-- begin Text extract --
Appellate arguments sometimes reduce to a couple of questions: How does this set of facts fit with prior precedent and how will the court’s decision affect future conduct?

There have only been five published cases in which the Supreme Court of Virginia has considered sanctions against a sitting judge, according to Virginia Beach lawyer Kevin Martingayle. He appeared before the high court Thursday to defend Hopewell Juvenile and Domestic Relations Judge Jacqueline Waymack. The Judicial Inquiry and Review Commission charges Waymack violated judicial canons by sending text messages to a court employee that indirectly referenced the judge’s nephew’s political campaign and that she improperly appeared in the back of the courtroom in a case in which she had been recused.

In the first charge, JIRC alleges Waymack “knowingly assisted her mother” who was actively campaigning for the nephew by texting the court employee to request a phone number of the employee’s mother, who in turn could be called by Waymack’s mother.

“How is this assisting in a campaign”? asked Justice Leroy F. Millette Jr.

“Basically, it’s a get out the delegate” effort for the upcoming meeting to select a political candidate, responded Donald R. Curry, JIRC counsel.

“How is getting a phone number campaign activity? This is just obtaining a phone number,” Millette followed up. “Doesn’t the record show they were friends,” not just professional colleagues, asked Justice Elizabeth B. Lacy, who was sitting as a senior justice. Justice Cleo E. Powell, who supervised Waymack pursuant to an earlier disciplinary proceeding, did not hear the case.

“If the text did not refer to the meeting and only said is it too late to call your mother, would that make a difference?” Lacy asked.

It might, Curry said, because we wouldn’t know what the communication was about. But the reference to the meeting the next day showed the judge’s contact was intended to “smooth the way,” he said.

The second charge alleged Waymack acted improperly when she took a seat in the back of the courtroom at a substitute judge’s hearing in Brenzie v. Brenzie, which involved a party Waymack was dating. The local judges all had recused themselves because of the personal relationship between the judge and Mr. Brenzie.
-- end Text extract --
-- begin Dataset extract --
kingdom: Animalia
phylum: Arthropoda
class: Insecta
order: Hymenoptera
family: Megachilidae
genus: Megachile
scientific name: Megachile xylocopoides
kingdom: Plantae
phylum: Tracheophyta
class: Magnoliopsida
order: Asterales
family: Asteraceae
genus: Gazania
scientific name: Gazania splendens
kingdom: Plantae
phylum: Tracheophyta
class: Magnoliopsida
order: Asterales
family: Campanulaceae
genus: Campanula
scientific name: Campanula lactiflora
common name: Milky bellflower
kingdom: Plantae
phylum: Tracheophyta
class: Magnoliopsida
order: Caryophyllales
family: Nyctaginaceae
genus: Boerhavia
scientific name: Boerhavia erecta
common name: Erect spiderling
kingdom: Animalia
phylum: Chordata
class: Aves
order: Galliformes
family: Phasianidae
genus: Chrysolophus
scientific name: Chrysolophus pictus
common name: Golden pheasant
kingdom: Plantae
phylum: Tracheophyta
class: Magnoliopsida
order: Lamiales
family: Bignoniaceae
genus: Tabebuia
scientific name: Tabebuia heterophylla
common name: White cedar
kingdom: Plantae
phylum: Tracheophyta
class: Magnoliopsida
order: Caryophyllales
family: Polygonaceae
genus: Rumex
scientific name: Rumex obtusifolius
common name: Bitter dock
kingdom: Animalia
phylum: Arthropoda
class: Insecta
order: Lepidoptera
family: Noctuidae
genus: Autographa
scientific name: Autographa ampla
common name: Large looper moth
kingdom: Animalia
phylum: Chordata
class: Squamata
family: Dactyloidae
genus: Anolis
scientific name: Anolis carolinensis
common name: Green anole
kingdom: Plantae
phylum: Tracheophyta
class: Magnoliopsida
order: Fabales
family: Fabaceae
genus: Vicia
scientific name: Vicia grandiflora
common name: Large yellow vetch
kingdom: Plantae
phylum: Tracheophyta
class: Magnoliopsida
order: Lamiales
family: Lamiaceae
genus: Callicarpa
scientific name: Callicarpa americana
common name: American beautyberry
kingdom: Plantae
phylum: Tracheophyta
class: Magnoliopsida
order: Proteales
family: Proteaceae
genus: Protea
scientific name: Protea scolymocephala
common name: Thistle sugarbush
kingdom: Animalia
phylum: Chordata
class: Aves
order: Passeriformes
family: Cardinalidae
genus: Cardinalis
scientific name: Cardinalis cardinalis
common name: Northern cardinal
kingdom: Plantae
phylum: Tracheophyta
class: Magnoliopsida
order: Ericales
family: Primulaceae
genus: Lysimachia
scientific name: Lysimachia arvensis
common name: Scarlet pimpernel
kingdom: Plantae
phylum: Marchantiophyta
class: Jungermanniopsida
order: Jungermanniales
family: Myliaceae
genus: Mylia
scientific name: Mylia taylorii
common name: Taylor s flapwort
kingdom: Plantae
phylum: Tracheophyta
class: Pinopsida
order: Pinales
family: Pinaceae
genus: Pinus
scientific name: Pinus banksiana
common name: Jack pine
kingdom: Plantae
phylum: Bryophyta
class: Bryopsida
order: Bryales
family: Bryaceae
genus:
-- end Dataset extract --
▶ What you will do
#1 List the justices of the Supreme Court of Virginia who are named in the article on the Waymack disciplinary case.
#2 Swap "delegate" for "voter" and give the Waymack disciplinary case article again from "In the first" up to and including "Curry, JIRC counsel.".
#3 Continue the article on the Waymack disciplinary case past its last sentence.

▶ Answers for this exercise
#1 Leroy F. Millette Jr., Elizabeth B. Lacy, Cleo E. Powell

#2
In the first charge, JIRC alleges Waymack “knowingly assisted her mother” who was actively campaigning for the nephew by texting the court employee to request a phone number of the employee’s mother, who in turn could be called by Waymack’s mother.

“How is this assisting in a campaign”? asked Justice Leroy F. Millette Jr.

“Basically, it’s a get out the voter” effort for the upcoming meeting to select a political candidate, responded Donald R. Curry, JIRC counsel.

#3
There was a question about what other kinds of relationships would make a courtroom out-of-bounds for a sitting judge.

“Would it make any difference if a judge was actually married to the party in the proceeding”? Lacy asked. “If a judge-spouse recuses herself, could the judge-spouse be present in the courtroom during the proceedings”?

Curry said he would advise against the judge-spouse being present in the courtroom because of an appearance of impropriety. Think about how that appears to everyone else in the courtroom, Curry argued. Other community members in the audience could misinterpret the judge’s show of support for a spouse.

Millette and Lacy asked about the significance of the judge’s prior disciplinary record, which JIRC proffered as a reason for pursuing the public case.

If the court decides the judge deserves discipline on a particular set of facts, that says to all judges of the commonwealth that a particular action is grounds for censure, not just grounds for censure with a prior record, Lacy said.

Martingayle said that case law and the judicial canons do not support censure of a judge for “silent, unobtrusive, observational” behavior in a public courtroom, motivated by the judge’s “attempt to console a nervous litigant.”

On a separate matter, Waymack previously sought advice through other counsel on whether she could appear as a witness in a case. Martingayle said Waymack was advised that the better course would be to avoid appearing as a witness, if possible, but she could appear as a fact witness if necessary. Based on this advice, Waymack reasonably thought she “could certainly do the lesser thing” by sitting quietly in the back of the courtroom, Martingayle said.

In his rebuttal, Curry urged the court to consider the overall circumstances of the public’s exposure to Waymack’s involvement in the Brenzie case.

“The judicial system depends on the public’s respect for the judiciary,” Curry said.